**TASK OBJECTIVE**
From the line containing "вала не является абсолютно герметичным и" to the last line of the records below, repeat every line exactly and add nothing else.
━━━━━ SUPPLIED DATA ━━━━━
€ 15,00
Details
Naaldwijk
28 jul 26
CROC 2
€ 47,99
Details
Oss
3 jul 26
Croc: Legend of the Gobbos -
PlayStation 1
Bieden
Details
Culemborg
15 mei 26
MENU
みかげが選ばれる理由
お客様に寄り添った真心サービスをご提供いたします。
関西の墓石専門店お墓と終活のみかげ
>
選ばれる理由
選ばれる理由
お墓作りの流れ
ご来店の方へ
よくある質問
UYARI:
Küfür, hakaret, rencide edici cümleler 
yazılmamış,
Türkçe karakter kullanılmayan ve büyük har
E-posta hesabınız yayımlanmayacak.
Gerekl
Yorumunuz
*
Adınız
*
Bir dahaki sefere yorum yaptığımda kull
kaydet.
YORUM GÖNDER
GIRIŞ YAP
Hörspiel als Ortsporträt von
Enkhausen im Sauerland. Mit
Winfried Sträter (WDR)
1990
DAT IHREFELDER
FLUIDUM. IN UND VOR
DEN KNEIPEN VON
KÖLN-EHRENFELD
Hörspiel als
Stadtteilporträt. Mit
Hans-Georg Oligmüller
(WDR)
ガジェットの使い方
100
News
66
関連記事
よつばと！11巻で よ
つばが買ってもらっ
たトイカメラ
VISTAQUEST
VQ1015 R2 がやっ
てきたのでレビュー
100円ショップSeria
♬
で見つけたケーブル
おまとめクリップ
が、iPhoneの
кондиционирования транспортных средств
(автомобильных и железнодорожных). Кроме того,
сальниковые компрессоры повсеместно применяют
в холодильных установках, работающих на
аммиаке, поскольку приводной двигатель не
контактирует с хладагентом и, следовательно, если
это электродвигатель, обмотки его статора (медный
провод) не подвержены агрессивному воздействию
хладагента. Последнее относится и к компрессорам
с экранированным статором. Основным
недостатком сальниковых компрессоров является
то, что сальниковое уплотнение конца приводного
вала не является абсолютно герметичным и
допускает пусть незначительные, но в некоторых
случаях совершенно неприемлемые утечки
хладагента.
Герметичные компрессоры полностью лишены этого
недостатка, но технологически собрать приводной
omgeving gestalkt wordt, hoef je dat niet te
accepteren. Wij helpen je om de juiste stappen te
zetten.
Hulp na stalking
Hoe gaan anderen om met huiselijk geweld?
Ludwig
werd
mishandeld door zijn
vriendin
━━━━━
**OUTPUT OF THE EXERCISE**
вала не является абсолютно герметичным и
допускает пусть незначительные, но в некоторых
случаях совершенно неприемлемые утечки
хладагента.
Герметичные компрессоры полностью лишены этого
недостатка, но технологически собрать приводной
omgeving gestalkt wordt, hoef je dat niet te
accepteren. Wij helpen je om de juiste stappen te
zetten.
Hulp na stalking
Hoe gaan anderen om met huiselijk geweld?
Ludwig
werd
mishandeld door zijn
vriendin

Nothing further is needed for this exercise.